Capítulo VII: Horas Brancas (Parte 1)

1.4K 261 89
                                    

Aconteceu no verão do ano em que Mikhail e Pavel completariam quatorze anos de idade. Era um dia quente, em que o sol ardia na pele junto a poeira da plantação de trigo que ceifavam. Mikha a todo momento passava a mão na testa tentando livrar-se do suor que lhe escorria desconfortavelmente pelo rosto.

— Quer ir até o rio? Eu quero nadar. — Pasha disse. Vinha de sabe-se lá que direção e postava-se ao lado de Mikhail da mesma forma que um espectro faria para assustar suas vítimas.

Em reação o outro rapaz colocou a mão no peito, e respirou fundo, recuperando-se da chegada repentina de seu amigo.

— Está louco? Há soldados por toda a parte! E se eles não nos encontrarem, Tânia nos mata! — respondeu Mikha algum tempo depois, na esperança de acabar de vez com a ideia sem fundos.

— Não suporto mais o cárcere de casa ou do trabalho, é sempre uma coisa ou outra! Cansei dos vermelhos e dos brancos e da guerra, para o inferno com isso! Não conseguimos mais diversão nem em nossas conversas, tudo o que se fala agora é conflituoso. E esse trigo? De que servirá? Se os comboios vão aparecer e requisitar tudo o que plantamos.

— Cale-se, alguém pode ouvir! — repreendeu Mikhail — Certamente você está louco!

Pavel revirou os olhos e passou a barra da camisa pelo rosto. Deixou a mistura de suor e terra encardir o linho já amarelado e logo tratou de bater a foice contra o trigo com a testa franzida e a força de quem pretende espancar alguém até a morte.

— Ou os outros que perderam a sanidade. — rebateu tardiamente.

Ambos se esquivavam dos exércitos e se escondiam do tumulto da guerra civil. Não simpatizavam com nenhum dos lados, repudiavam os conflitos pela destruição que traziam, e depois de tanto tempo, já não esperavam que a vida fosse melhorar muito nos anos que viriam. Desde que chegaram ao mundo só conheceram o caos, ao ponto da estabilidade se tornar uma raridade passageira.

— Se quer fazer o trigo sangrar, saiba que não dará certo — disse Mikhail — O que deu em você? Comeu cobras? Espirra veneno para todos os lados. Não precisa ser grosseiro comigo, Pashenka¹!

Pavel suspirou pesadamente.

— Não me chame assim! — exclamou fingindo indignação diante ao apelido — de qualquer forma, só estou exausto e nenhum sono me acalmaria agora. Mesmo se tombasse por um mês inteiro continuaria cansado.

— Se quiser, podemos trabalhar na horta ou ir à casa de Dasha Kuznetsova.

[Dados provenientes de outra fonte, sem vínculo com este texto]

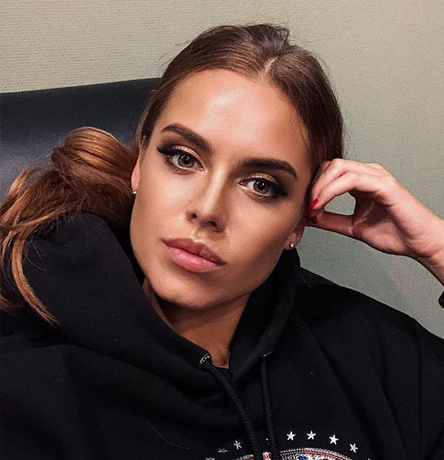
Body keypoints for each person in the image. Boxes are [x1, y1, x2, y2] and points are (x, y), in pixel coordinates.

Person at [1, 24, 443, 460]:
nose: (208, 209)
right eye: (183, 158)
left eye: (261, 185)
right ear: (139, 164)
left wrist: (438, 250)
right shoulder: (30, 388)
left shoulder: (369, 352)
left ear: (298, 222)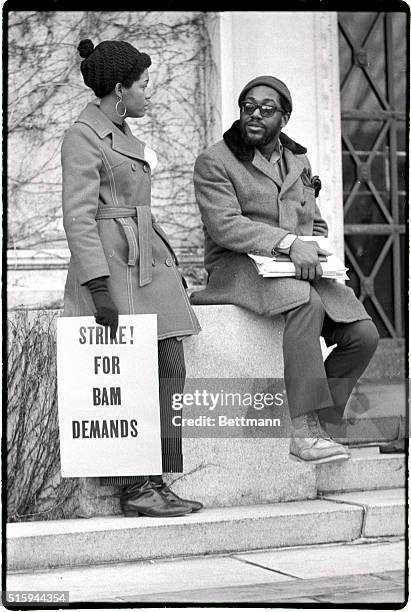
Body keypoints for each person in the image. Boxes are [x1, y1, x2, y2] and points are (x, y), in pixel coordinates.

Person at [191, 75, 379, 464]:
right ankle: (302, 431)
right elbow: (224, 225)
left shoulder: (299, 161)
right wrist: (289, 244)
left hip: (294, 266)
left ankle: (324, 423)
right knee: (304, 303)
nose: (255, 114)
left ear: (285, 118)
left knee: (362, 333)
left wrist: (318, 251)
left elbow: (315, 222)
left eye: (266, 108)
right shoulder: (215, 160)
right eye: (248, 107)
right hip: (239, 266)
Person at [61, 38, 202, 517]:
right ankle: (136, 486)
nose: (150, 94)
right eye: (143, 85)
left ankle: (157, 478)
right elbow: (79, 217)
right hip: (114, 270)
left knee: (170, 369)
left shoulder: (121, 132)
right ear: (119, 89)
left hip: (146, 264)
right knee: (132, 377)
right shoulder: (83, 136)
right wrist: (97, 285)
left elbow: (139, 205)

— E eu que sou o louco! — Pavel parou de executar o trabalho e virou-se para encarar Mikhail — acabo de dizer que estou exausto e me vem com essas ideias corriqueiras. Eu queria mesmo ir até o rio, quero uma aventura digna dos velhos tempos.

— Quer acabar fuzilado, isso sim! Ou então, obrigado a se alistar. — rebateu Mikha.

Se houvessem estranhos próximos o suficiente para ouvir tal diálogo, facilmente chegariam a conclusão de que os dois beiravam uma briga, no entanto, o conflito nada tinha de profundo, configurava-se mais em um jogo de retórica: de um lado Mikha, relutante em aceitar a ideia de Pasha e de outro o rapaz que pretendia arriscar-se um pouco para obter merecida diversão.

— Prefiro ficar diante ao fuzil do que segurá-lo. — respondeu Pavel Iurievitch com toda sua convicção.

Mikha não deixou de pensar que, provavelmente, apesar da fala sem hesitação, se diante de soldados lhe fosse dada a oportunidade de escolha, Pasha, bem como a maioria dos seres humanos, escolheria viver, mesmo que isso significasse acabar com seus iguais no caminho.

— É preciso que se acalme — disse Mikha, colocando a foice de lado por alguns momentos — são dias difíceis e não podemos nos dar ao luxo de perder a razão.